Pretrial Dismissal if Expert Medical Testimony Is Insufficient

A Plaintiff who does not produce expert medical testimony faces the prospect of having his or her medical malpractice lawsuit dismissed.

Defendants frequently try to get lawsuits dismissed prior to trial, through a written application to the Judge (a “Motion”) for summary judgment. A Defendant will file an expert medical affidavit in support of his or her Motion. If Plaintiff does not respond with sufficient expert proof, then the Judge may grant Defendant’s Motion and dismiss the lawsuit before any trial.

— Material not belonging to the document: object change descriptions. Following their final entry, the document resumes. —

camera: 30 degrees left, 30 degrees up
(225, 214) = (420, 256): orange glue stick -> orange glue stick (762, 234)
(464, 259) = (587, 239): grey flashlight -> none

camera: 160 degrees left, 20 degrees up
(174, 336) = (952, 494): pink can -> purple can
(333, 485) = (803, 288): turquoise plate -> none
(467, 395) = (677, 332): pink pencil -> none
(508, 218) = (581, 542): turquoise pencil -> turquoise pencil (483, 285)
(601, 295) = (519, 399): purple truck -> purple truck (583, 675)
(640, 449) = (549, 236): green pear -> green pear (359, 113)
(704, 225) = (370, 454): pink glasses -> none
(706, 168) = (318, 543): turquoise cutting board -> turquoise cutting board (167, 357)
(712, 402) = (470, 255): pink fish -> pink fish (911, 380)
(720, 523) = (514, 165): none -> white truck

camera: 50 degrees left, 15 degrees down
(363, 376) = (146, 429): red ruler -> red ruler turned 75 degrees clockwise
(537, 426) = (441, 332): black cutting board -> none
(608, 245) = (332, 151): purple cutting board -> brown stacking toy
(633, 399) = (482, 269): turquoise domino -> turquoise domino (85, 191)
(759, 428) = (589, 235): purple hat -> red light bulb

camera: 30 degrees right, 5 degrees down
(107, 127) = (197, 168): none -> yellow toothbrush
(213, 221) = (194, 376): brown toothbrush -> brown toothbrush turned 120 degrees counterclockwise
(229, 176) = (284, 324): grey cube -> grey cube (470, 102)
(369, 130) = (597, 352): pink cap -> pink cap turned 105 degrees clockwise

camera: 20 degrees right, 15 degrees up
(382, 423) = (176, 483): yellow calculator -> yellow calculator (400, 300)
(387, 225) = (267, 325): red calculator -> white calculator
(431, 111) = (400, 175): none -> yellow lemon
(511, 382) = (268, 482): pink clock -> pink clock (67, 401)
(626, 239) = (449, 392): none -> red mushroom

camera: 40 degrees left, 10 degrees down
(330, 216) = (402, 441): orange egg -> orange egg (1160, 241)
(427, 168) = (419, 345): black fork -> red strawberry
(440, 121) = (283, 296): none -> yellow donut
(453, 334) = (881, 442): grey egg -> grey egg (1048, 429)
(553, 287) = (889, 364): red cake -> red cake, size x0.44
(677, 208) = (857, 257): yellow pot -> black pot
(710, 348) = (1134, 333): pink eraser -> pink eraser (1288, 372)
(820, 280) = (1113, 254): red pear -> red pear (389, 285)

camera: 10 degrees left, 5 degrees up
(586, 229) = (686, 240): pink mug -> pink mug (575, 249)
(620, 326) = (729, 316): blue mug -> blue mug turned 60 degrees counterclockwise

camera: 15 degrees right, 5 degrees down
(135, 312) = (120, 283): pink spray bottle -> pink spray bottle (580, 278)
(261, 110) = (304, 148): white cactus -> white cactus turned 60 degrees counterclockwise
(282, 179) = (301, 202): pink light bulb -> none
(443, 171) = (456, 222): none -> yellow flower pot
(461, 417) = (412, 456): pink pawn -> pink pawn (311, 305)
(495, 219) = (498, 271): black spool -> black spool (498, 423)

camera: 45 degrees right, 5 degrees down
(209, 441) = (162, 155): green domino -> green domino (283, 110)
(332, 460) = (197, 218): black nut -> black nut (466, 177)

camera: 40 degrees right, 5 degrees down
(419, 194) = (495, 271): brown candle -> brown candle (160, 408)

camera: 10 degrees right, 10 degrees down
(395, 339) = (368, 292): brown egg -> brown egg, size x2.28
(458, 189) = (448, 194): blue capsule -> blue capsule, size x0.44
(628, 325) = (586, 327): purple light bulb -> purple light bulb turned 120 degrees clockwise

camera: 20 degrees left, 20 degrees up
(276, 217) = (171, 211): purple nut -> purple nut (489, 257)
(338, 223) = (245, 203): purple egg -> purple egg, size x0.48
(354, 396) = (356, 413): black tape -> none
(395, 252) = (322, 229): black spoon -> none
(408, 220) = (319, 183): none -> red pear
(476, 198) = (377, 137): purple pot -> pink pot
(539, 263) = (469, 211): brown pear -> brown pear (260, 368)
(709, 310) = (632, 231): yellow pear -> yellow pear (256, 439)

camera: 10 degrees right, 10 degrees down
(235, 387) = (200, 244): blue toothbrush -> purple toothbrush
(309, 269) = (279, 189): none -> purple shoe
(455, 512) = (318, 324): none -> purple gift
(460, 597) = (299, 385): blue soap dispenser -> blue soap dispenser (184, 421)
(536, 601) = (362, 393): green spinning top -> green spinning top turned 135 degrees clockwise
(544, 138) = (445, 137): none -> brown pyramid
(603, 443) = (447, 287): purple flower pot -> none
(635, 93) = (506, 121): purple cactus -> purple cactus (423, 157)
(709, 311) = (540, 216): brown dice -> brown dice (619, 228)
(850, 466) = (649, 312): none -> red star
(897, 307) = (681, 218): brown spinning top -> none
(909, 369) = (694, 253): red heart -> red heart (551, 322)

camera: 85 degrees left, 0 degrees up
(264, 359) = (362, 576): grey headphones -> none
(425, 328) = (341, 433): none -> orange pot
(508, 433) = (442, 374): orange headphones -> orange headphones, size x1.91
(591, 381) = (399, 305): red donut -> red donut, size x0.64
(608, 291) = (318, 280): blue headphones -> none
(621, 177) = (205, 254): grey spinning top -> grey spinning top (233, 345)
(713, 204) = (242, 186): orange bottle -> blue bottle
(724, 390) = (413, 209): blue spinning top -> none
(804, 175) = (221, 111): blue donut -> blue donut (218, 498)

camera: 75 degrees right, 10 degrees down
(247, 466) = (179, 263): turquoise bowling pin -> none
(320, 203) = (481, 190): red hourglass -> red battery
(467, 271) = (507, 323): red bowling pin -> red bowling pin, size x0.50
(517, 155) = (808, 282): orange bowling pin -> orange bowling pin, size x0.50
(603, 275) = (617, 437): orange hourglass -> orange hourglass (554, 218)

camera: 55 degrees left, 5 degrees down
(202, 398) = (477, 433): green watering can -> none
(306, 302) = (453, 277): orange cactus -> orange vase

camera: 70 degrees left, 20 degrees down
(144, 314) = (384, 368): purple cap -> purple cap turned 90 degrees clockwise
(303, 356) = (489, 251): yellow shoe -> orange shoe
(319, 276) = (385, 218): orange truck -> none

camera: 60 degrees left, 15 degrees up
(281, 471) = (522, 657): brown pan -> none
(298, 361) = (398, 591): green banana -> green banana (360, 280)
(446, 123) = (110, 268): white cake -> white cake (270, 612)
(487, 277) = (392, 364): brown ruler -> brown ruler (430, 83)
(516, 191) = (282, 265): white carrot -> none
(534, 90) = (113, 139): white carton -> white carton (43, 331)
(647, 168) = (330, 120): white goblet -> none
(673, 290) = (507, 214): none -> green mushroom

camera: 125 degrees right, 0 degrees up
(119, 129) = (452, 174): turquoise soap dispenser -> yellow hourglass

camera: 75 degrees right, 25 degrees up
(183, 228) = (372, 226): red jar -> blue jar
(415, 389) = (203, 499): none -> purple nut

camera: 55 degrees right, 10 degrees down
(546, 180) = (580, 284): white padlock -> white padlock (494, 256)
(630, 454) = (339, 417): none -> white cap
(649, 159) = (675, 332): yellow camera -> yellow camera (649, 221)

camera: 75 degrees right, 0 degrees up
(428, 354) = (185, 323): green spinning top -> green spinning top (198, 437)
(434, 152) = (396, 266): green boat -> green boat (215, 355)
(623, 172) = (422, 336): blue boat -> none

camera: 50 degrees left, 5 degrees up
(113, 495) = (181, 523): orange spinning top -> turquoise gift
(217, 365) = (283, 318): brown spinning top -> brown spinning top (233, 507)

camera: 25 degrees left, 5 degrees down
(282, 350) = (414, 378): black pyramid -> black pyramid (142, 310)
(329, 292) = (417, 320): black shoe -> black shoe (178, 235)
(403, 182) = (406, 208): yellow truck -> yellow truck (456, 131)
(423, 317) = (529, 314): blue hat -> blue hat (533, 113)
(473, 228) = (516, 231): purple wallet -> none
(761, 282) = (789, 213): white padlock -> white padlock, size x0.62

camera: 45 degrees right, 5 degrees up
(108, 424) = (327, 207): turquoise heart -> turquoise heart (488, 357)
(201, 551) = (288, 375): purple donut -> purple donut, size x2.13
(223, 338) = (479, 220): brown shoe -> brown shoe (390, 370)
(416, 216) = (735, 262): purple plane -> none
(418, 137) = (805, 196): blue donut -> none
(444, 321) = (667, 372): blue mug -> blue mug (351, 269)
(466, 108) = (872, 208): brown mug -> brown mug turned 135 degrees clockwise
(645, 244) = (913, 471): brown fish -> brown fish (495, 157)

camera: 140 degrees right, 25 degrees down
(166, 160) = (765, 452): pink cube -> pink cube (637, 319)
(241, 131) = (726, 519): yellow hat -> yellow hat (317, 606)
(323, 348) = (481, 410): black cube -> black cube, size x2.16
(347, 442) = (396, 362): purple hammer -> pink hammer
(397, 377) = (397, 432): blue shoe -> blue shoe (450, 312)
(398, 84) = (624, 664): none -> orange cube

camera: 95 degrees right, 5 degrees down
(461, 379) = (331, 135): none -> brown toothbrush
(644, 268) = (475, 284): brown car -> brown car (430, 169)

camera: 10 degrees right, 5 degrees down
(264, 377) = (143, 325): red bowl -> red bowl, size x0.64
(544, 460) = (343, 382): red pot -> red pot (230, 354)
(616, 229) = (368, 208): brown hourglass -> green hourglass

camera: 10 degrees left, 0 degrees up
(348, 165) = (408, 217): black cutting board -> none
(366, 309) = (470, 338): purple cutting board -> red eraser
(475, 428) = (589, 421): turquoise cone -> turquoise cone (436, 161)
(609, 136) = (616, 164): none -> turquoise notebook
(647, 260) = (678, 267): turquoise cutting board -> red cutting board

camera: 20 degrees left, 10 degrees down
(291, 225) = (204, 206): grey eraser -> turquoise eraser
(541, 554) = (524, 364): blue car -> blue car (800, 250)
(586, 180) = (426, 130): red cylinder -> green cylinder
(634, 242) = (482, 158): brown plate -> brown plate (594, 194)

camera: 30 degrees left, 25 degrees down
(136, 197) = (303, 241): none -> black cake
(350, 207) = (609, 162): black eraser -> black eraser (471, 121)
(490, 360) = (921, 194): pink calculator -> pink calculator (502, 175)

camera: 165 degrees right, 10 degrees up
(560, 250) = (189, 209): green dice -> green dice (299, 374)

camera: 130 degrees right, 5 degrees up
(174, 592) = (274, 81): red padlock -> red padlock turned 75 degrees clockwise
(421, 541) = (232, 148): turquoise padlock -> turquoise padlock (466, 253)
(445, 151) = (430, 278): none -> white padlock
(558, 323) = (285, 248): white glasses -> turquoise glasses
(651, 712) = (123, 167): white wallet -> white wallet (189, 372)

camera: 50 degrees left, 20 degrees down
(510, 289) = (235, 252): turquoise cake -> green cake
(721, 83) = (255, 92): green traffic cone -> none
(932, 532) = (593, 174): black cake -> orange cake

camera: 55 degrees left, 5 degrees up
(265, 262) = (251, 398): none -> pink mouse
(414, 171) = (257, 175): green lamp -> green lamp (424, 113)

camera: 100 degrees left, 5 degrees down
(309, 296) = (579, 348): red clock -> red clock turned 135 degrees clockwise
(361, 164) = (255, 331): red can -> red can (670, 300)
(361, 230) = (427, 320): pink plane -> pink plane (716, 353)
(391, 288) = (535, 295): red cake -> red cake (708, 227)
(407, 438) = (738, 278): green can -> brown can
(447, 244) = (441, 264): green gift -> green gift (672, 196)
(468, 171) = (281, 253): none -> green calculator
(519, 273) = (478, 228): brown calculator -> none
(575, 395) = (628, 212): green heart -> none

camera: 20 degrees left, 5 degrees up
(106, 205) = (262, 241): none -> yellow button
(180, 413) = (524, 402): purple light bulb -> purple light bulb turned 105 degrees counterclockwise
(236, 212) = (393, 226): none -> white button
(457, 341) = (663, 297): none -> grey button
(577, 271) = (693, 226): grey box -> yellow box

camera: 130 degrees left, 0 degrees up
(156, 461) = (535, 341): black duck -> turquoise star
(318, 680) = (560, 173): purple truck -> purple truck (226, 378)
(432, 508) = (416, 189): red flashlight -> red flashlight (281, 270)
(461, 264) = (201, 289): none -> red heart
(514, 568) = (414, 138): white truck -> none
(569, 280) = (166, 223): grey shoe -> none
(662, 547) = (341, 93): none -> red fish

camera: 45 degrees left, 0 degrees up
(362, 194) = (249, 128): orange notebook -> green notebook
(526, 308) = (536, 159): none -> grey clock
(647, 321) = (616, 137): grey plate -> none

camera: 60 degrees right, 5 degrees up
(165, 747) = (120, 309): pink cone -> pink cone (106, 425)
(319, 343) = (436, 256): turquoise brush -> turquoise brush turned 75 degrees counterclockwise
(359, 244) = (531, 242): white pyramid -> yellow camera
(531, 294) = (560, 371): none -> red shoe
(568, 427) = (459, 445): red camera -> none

A Defendant urologist was granted pretrial Motion for summary judgment in Ziobron v Squires, 907 NE2d 118 (Ct App Ind 2008) because Plaintiff failed to meet her burden of rebutting, with an expert opinion, a medical review panel’s finding that the Defendant health care provider met the applicable standard of care. Plaintiff had claimed that the Defendant urologist negligently performed a bladder sling procedure. The Appellate Court held that a urologist’s “method of preparing for [plaintiff’s] surgery, the lifespan of a bladder sling, and the likelihood that a urological patient will re-exhibit urethral hypermobility symptoms or develop a cystocele five years after a bladder sling surgery are not within the realm of a layperson’s knowledge and, thus, require expert testimony.”5

In summary, for a patient to prevail at trial, he or she generally must produce expert testimony as to both negligence and causation. Testimony on negligence without causation is insufficient and vice versa.

  1. Young v Park, 417 A.2d 889 (Sup RI 1980).
  2. Sousa v Chaset, 519 A2d 1132 (Sup RI 1987).
  3. Kennis v Mercy Hosp Med Ctr, 491 NW2d 161 (Sup Iowa 1992).
  4. Pieter v Polin, 148 AD3d 1193, 50 NYS3d 509 (2d Dep’t 2017).
  5. Ziobron v Squires, 907 NE2d 118 (Ct App Ind 2008).